# Использование radix sort для сортировки внешнего файла

In [123]:
import random
import struct
import os
import shutil

In [4]:
FILENAME = 'numbers'
FILENAME_TMP = 'numbers_tmp'

## Вспомогательные функции

In [95]:
def generate_binary_file(filename, first, last, n):
    with open(filename, 'wb') as f:
        for i in range(n):
            f.write(struct.pack('H', random.randint(first, last)))
            
            
def generate_ints_from_file(filename):
    with open(filename, 'rb') as fr:
        while True:
            data = fr.read(2)
            if not data:
                return
            yield struct.unpack('H', data)[0]


def generate_ints_from_file_reversed(filename):
    with open(filename, 'rb') as fr:
        cursor = fr.seek(0, os.SEEK_END)
        while cursor > 0:
            cursor -= 2
            fr.seek(cursor)
            yield struct.unpack('H', fr.read(2))[0]
        

def convert_int(number):
    return struct.pack('H', number)


def get_ints(filename, ind_l, ind_r):
    with open(filename, 'rb') as fr:
        fr.seek(ind_l*2)
        data_b = fr.read((ind_r - ind_l)*2)
        return list(struct.unpack('H'*(ind_r - ind_l), data_b))

## Реализация radix sort

In [14]:
def sort_radix(array, base, max_exp):
    for exp in range(0, max_exp+1):
        sort_radix_helper(array, base, exp)

def sort_radix_helper(array, base, exp):
    # создаем пустой массив размера base для подсчета количества встретившихся цифр
    counter = [0 for i in range(base)]
    for number in array:
        counter[get_digit(number, base, exp)] += 1
    for i in range(1, base):
        counter[i] += counter[i - 1] 
    tmp_array = [0 for i in range(len(array))]
    for i in range(len(array)-1, -1, -1):
        counter[get_digit(array[i], base, exp)] -= 1
        tmp_array[counter[get_digit(array[i], base, exp)]] = array[i] 
    for i in range(0, len(array)):
        array[i] = tmp_array[i]
        
def get_digit(number, base, exp):
    return number // base**exp % base

## Реализация radix sort для сортировки файла

In [82]:
def sort_radix_hdd(filename, base, max_exp):
    for exp in range(0, max_exp+1):
        sort_radix_hdd_helper(filename, base, exp)

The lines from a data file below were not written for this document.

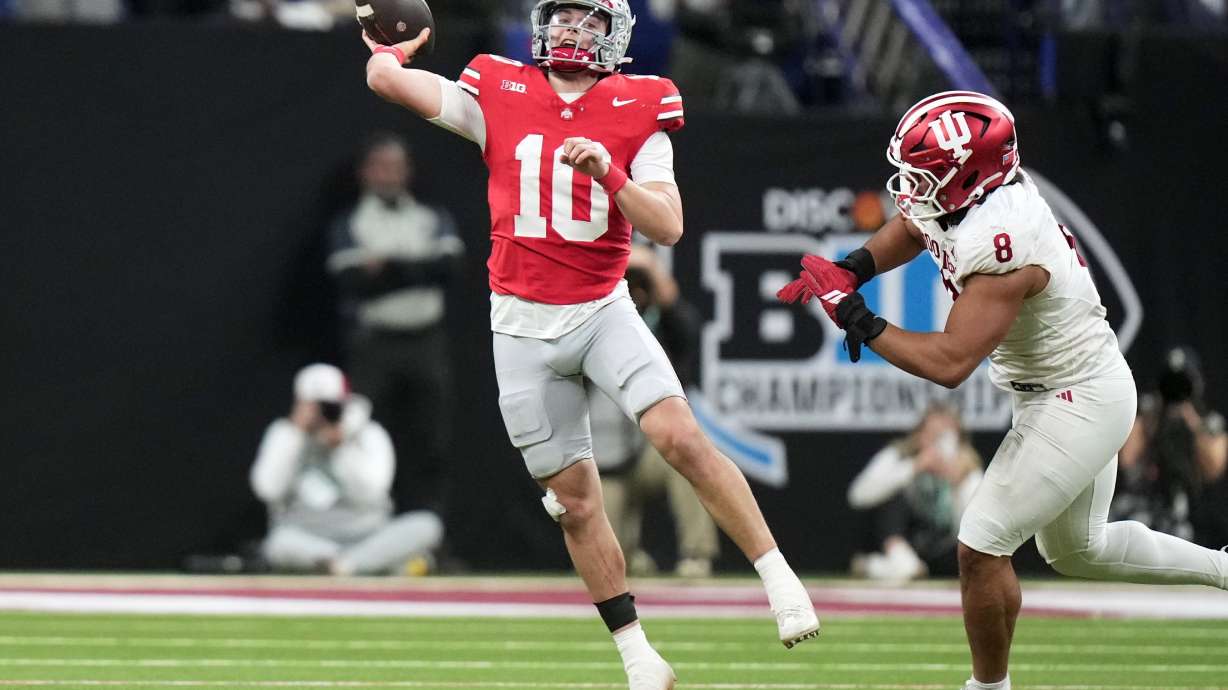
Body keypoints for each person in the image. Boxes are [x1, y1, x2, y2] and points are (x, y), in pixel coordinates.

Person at [360, 3, 818, 687]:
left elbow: (667, 226)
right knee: (574, 503)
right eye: (562, 17)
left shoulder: (642, 101)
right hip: (518, 324)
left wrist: (612, 173)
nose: (572, 31)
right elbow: (388, 83)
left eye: (589, 21)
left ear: (616, 36)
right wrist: (389, 48)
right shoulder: (499, 84)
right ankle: (637, 653)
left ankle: (780, 579)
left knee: (681, 437)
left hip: (602, 310)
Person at [777, 90, 1228, 690]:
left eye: (927, 174)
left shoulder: (1003, 236)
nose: (910, 187)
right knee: (1076, 552)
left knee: (980, 544)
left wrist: (859, 318)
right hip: (1069, 386)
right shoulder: (970, 195)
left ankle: (989, 687)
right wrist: (853, 269)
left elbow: (951, 361)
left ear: (969, 176)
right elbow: (915, 226)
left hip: (1076, 396)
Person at [327, 132, 463, 517]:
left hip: (425, 342)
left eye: (396, 167)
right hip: (374, 344)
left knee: (431, 439)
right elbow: (350, 281)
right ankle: (364, 523)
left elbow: (450, 269)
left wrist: (386, 267)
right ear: (365, 173)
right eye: (381, 167)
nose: (389, 175)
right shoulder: (350, 221)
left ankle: (428, 531)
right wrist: (417, 268)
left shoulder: (430, 217)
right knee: (362, 432)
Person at [593, 245, 719, 578]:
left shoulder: (661, 325)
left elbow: (686, 330)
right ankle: (629, 556)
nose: (632, 291)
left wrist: (651, 268)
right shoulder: (591, 323)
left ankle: (697, 554)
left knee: (688, 459)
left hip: (652, 442)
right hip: (608, 451)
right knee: (607, 558)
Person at [250, 364, 444, 575]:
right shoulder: (284, 435)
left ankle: (345, 565)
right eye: (314, 406)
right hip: (308, 537)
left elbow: (372, 492)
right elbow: (267, 490)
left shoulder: (368, 434)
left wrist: (341, 446)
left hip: (368, 534)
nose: (322, 414)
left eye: (329, 406)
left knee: (428, 525)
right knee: (279, 544)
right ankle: (366, 564)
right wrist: (295, 435)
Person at [848, 403, 982, 581]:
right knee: (891, 492)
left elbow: (980, 526)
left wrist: (957, 482)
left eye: (944, 437)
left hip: (943, 549)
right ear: (919, 434)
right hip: (902, 541)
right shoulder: (900, 455)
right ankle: (902, 562)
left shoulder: (967, 468)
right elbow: (858, 496)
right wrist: (913, 467)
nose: (937, 443)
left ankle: (874, 566)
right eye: (932, 434)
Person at [1115, 346, 1227, 544]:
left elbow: (1213, 470)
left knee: (1177, 536)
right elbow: (1127, 460)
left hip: (1187, 511)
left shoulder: (1208, 422)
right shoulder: (1148, 414)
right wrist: (1154, 420)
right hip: (1142, 504)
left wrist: (1191, 422)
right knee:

def sort_radix_hdd_helper(filename, base, exp):
    counter = [0 for i in range(base)]
    for number in generate_ints(filename):
        counter[get_digit(number, base, exp)] += 1
    for i in range(1, base):
        counter[i] += counter[i - 1]
    #вынести в функцию
    with open(FILENAME_TMP, 'wb') as fw:
        for number in generate_ints_from_file_reversed(filename):
            counter[get_digit(number, base, exp)] -= 1
            fw.seek(counter[get_digit(number, base, exp)] * 2)
            fw.write(convert_int(number))
    shutil.copyfile(FILENAME_TMP, filename)
    os.remove(FILENAME_TMP)

## Оценка времени работы radix sort для сортировки файла

In [118]:
FIRST = 0
LAST = 2**16 - 1
NUMBER = 100000

In [119]:
generate_binary_file(FILENAME, FIRST, LAST, NUMBER)
print(get_ints(FILENAME, 0, 10))

[12426, 49609, 61071, 26123, 39596, 1084, 6041, 22627, 25043, 32902]


In [120]:
%%time
sort_radix_hdd(FILENAME, 10, 5)

CPU times: user 2.36 s, sys: 817 ms, total: 3.18 s
Wall time: 3.18 s


In [121]:
print(get_ints(FILENAME, NUMBER//2-7, NUMBER//2+7))

[32752, 32752, 32753, 32754, 32755, 32755, 32755, 32755, 32756, 32759, 32759, 32759, 32760, 32760]


In [122]:
os.remove(FILENAME)

## Выводы

При сортировке 100000 целых чисел от 0 до 65535, записанных в бинарный файл, поразрядный метод сортировки показывает лучший результат по сравнению с комбинированным merge sort (merge + quick sort): 3.18 s против 7.39 s.